OPEC+ production deficit remains in market focus

OPEC+ has produced less oil than its agreed output targets, drawing scrutiny from the US and other major consumers which want more crude from the group, Report informs referring to Reuters.

The International Energy Agency (IEA) said OPEC+ production was below its target in both September and October by more than 700,000 barrels per day (bpd) and analysts expect this to continue as the group's targets rise going forward.

OPEC and the IEA have been predicting an oil surplus in the first quarter of 2022. But the production shortfall by OPEC+, which groups the Organization of the Petroleum Exporting Countries and it allies, means tighter conditions may persist longer and crude prices could rise further.

OPEC members Nigeria and Angola are the main under-performers, as their oil industries grapple with an exodus of oil majors, years of underinvestment, maintenance issues and unplanned outages. The two countries accounted for almost 90% of the 730,000 bpd of the OPEC+ production shortfall in October, the IEA says.

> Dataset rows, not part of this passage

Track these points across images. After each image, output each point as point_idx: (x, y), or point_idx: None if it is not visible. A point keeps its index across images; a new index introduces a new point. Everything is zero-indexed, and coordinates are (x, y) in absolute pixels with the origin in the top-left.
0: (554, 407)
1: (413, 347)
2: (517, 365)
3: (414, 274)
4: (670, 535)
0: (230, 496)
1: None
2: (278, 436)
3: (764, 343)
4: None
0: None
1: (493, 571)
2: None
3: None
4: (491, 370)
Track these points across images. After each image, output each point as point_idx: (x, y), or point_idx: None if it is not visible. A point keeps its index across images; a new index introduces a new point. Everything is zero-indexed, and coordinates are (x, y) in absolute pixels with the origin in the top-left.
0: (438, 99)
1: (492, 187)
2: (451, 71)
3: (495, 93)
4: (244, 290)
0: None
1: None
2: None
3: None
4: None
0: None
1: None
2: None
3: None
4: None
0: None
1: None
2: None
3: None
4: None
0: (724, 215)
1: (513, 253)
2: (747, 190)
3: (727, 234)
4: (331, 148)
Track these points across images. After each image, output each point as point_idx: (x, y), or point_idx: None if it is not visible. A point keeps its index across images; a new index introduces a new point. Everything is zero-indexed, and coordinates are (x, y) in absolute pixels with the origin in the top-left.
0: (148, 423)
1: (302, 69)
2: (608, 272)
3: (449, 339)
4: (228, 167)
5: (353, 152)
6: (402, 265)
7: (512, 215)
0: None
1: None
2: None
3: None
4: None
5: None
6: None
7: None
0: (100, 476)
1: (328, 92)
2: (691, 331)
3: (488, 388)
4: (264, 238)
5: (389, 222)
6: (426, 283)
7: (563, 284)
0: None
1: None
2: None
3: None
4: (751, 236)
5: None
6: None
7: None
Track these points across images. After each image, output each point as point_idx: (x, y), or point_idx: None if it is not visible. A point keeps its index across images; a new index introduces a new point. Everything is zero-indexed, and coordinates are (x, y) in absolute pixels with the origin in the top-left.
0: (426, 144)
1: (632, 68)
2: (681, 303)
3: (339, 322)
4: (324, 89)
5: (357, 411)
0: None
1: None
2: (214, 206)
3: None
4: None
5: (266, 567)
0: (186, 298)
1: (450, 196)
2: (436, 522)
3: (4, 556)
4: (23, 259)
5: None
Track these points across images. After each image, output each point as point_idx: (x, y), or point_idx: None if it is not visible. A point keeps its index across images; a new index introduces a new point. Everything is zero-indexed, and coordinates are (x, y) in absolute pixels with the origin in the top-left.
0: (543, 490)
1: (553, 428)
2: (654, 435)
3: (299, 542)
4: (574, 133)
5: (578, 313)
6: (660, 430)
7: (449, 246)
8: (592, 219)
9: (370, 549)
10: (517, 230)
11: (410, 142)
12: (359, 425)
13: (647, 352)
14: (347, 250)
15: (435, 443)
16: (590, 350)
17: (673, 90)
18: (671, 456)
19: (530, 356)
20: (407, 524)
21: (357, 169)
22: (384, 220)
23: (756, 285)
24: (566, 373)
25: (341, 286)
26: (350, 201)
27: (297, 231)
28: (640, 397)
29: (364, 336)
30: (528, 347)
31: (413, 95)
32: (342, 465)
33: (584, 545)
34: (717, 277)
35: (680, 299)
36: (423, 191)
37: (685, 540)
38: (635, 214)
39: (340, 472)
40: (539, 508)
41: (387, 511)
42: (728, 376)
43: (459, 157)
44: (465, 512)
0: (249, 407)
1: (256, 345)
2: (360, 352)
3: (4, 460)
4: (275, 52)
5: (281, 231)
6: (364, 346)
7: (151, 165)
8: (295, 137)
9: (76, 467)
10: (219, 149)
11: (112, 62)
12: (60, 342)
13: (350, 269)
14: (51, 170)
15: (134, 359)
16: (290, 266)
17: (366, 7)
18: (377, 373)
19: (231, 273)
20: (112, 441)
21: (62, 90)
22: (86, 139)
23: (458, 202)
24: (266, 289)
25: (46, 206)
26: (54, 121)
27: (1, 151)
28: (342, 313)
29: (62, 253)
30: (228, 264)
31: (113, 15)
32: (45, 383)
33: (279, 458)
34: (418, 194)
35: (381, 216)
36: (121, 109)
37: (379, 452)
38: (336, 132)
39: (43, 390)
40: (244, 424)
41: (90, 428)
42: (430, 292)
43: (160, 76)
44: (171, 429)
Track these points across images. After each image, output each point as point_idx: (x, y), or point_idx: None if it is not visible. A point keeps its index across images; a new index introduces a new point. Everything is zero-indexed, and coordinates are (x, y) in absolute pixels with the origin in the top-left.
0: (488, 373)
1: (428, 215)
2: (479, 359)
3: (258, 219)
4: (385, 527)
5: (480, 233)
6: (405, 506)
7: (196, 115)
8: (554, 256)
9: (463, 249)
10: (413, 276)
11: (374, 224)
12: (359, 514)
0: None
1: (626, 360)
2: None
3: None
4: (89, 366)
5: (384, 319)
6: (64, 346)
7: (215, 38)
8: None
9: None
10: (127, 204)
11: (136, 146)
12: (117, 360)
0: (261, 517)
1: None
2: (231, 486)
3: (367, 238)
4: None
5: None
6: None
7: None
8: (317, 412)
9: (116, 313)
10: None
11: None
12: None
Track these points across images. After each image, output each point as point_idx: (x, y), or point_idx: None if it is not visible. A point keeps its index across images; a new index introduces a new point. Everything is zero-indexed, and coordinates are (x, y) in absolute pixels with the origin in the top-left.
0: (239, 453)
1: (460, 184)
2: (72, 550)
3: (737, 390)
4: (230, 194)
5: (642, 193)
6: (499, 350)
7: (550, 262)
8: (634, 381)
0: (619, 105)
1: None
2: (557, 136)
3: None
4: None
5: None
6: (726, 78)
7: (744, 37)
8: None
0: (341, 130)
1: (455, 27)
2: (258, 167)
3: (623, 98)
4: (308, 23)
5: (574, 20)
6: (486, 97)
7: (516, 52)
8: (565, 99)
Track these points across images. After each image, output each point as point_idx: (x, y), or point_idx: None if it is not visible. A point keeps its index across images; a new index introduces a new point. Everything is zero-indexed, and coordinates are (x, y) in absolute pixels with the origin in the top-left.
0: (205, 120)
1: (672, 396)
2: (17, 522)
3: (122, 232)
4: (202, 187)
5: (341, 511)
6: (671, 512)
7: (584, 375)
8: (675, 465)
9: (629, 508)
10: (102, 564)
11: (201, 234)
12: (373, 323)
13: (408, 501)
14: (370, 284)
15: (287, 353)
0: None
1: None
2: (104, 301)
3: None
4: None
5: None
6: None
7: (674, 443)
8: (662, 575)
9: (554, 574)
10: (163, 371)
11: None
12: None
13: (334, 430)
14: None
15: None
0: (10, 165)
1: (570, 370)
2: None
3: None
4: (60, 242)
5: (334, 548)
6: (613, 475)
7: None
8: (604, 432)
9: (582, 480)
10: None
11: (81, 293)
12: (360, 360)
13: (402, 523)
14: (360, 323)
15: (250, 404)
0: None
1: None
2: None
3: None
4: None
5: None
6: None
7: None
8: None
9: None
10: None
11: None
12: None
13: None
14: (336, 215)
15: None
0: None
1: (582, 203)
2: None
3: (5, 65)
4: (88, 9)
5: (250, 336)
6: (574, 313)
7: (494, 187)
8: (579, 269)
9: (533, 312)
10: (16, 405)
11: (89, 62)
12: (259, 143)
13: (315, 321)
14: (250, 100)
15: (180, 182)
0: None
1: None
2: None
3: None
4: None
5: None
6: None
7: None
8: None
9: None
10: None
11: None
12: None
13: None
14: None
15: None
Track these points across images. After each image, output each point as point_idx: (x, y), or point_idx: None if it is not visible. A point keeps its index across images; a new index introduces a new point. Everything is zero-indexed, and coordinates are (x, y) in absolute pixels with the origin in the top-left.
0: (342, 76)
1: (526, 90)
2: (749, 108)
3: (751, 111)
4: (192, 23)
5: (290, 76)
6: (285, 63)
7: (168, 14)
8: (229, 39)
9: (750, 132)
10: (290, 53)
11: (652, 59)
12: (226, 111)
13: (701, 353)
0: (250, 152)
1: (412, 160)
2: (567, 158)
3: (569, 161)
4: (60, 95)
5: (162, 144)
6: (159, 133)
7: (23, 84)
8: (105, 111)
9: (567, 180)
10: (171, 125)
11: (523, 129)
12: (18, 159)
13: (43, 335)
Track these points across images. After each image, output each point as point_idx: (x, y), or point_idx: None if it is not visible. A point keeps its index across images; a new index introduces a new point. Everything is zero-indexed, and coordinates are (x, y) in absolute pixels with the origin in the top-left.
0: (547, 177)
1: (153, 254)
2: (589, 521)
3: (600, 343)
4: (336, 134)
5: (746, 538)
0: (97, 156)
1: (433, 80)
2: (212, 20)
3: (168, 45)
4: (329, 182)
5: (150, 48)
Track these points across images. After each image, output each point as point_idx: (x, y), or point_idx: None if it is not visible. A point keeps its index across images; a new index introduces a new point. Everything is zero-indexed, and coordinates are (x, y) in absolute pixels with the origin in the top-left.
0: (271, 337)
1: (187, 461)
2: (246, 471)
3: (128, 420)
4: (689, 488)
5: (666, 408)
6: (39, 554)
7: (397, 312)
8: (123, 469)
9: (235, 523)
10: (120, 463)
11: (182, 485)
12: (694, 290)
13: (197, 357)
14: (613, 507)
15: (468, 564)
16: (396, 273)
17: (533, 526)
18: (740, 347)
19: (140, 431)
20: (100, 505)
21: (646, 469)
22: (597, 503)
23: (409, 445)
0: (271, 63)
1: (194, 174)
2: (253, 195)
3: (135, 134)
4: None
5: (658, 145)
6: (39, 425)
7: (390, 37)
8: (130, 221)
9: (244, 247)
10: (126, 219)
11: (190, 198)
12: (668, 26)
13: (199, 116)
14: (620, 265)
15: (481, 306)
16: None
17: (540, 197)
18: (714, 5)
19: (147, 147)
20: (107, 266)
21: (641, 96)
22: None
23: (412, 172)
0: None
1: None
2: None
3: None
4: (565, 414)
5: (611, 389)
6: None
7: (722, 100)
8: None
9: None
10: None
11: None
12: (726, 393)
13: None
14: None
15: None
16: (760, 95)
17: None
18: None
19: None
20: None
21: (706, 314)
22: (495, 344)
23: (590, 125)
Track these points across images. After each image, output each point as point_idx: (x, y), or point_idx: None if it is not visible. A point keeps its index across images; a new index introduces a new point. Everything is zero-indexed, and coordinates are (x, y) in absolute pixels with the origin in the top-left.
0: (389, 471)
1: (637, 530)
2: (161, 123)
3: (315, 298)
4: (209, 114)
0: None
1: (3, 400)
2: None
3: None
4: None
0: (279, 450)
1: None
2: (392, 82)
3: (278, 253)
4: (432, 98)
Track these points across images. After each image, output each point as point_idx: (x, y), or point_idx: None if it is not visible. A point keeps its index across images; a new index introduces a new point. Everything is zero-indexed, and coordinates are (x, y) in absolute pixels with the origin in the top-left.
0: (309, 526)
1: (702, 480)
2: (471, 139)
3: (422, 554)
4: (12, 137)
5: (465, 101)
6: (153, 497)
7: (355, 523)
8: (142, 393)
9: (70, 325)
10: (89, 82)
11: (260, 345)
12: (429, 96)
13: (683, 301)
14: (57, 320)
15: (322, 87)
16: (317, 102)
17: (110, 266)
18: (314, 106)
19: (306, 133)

The IEA said this month it expected global demand in the first quarter of 2022 to average 98.5 million bpd, lagging supply by about 1.1 million bpd.

OPEC sees global demand at 98.02 million bpd in the first quarter. It does not publish a forecast for future production, but internal data in October showed the group expected a surplus of about 2.5 million bpd in the first three months of 2022.

The US Energy Information Agency (IEA) forecasts first quarter demand at about 99.83 million bpd, slightly below its forecast for supply of 99.9 million bpd.

The IEA expects Nigerian output to reach 1.46 million bpd in the first quarter, up 110,000 bpd on the previous quarter, and sees Angola's output rising by 30,000 bpd to 1.17 million bpd.

OPEC and the EIA do not provide forecasts by country.

Assuming OPEC+ sticks to its plan to raise output by 400,000 bpd each month, the IEA is expecting Nigeria and Angola to continue miss targets by more than 400,000 bpd, based on Reuters calculations, a slight improvement on the October shortfall.

But if production from the two countries faces any disruption, the market could look tighter in the first quarter.